* GIVEN REQUEST *
Reproduce every line of the listing below verbatim, making no alterations.

Spatial layout data
** Start **

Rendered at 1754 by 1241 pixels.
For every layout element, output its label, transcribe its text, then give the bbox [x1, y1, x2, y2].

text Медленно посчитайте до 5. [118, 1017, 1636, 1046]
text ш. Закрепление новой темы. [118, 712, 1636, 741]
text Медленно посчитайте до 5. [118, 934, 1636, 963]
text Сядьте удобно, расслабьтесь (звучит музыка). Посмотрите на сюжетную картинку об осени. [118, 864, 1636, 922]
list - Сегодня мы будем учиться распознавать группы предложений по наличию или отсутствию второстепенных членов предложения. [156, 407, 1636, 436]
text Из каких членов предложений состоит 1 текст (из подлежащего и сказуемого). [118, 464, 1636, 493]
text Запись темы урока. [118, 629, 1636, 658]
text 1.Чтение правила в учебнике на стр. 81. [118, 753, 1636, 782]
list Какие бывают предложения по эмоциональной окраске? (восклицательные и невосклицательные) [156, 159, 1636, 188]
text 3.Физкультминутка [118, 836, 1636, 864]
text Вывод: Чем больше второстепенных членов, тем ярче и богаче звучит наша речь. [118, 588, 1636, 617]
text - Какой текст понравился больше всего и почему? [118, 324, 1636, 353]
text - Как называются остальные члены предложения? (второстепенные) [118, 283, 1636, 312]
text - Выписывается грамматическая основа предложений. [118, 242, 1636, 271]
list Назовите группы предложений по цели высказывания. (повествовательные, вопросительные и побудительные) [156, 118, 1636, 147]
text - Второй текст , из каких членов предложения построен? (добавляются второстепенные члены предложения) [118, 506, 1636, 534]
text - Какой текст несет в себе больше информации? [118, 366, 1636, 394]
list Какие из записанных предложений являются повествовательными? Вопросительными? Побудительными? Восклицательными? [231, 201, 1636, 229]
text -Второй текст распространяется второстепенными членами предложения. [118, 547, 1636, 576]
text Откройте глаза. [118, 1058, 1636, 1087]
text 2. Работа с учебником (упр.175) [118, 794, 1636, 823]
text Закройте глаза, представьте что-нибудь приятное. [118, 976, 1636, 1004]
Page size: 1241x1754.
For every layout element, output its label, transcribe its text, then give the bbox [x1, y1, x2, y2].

** End **

* RESPONSE TO THIS TASK *
Rendered at 1754 by 1241 pixels.
For every layout element, output its label, transcribe its text, then give the bbox [x1, y1, x2, y2].

text Медленно посчитайте до 5. [118, 1017, 1636, 1046]
text ш. Закрепление новой темы. [118, 712, 1636, 741]
text Медленно посчитайте до 5. [118, 934, 1636, 963]
text Сядьте удобно, расслабьтесь (звучит музыка). Посмотрите на сюжетную картинку об осени. [118, 864, 1636, 922]
list - Сегодня мы будем учиться распознавать группы предложений по наличию или отсутствию второстепенных членов предложения. [156, 407, 1636, 436]
text Из каких членов предложений состоит 1 текст (из подлежащего и сказуемого). [118, 464, 1636, 493]
text Запись темы урока. [118, 629, 1636, 658]
text 1.Чтение правила в учебнике на стр. 81. [118, 753, 1636, 782]
list Какие бывают предложения по эмоциональной окраске? (восклицательные и невосклицательные) [156, 159, 1636, 188]
text 3.Физкультминутка [118, 836, 1636, 864]
text Вывод: Чем больше второстепенных членов, тем ярче и богаче звучит наша речь. [118, 588, 1636, 617]
text - Какой текст понравился больше всего и почему? [118, 324, 1636, 353]
text - Как называются остальные члены предложения? (второстепенные) [118, 283, 1636, 312]
text - Выписывается грамматическая основа предложений. [118, 242, 1636, 271]
list Назовите группы предложений по цели высказывания. (повествовательные, вопросительные и побудительные) [156, 118, 1636, 147]
text - Второй текст , из каких членов предложения построен? (добавляются второстепенные члены предложения) [118, 506, 1636, 534]
text - Какой текст несет в себе больше информации? [118, 366, 1636, 394]
list Какие из записанных предложений являются повествовательными? Вопросительными? Побудительными? Восклицательными? [231, 201, 1636, 229]
text -Второй текст распространяется второстепенными членами предложения. [118, 547, 1636, 576]
text Откройте глаза. [118, 1058, 1636, 1087]
text 2. Работа с учебником (упр.175) [118, 794, 1636, 823]
text Закройте глаза, представьте что-нибудь приятное. [118, 976, 1636, 1004]
Page size: 1241x1754.
For every layout element, output its label, transcribe its text, then give the bbox [x1, y1, x2, y2].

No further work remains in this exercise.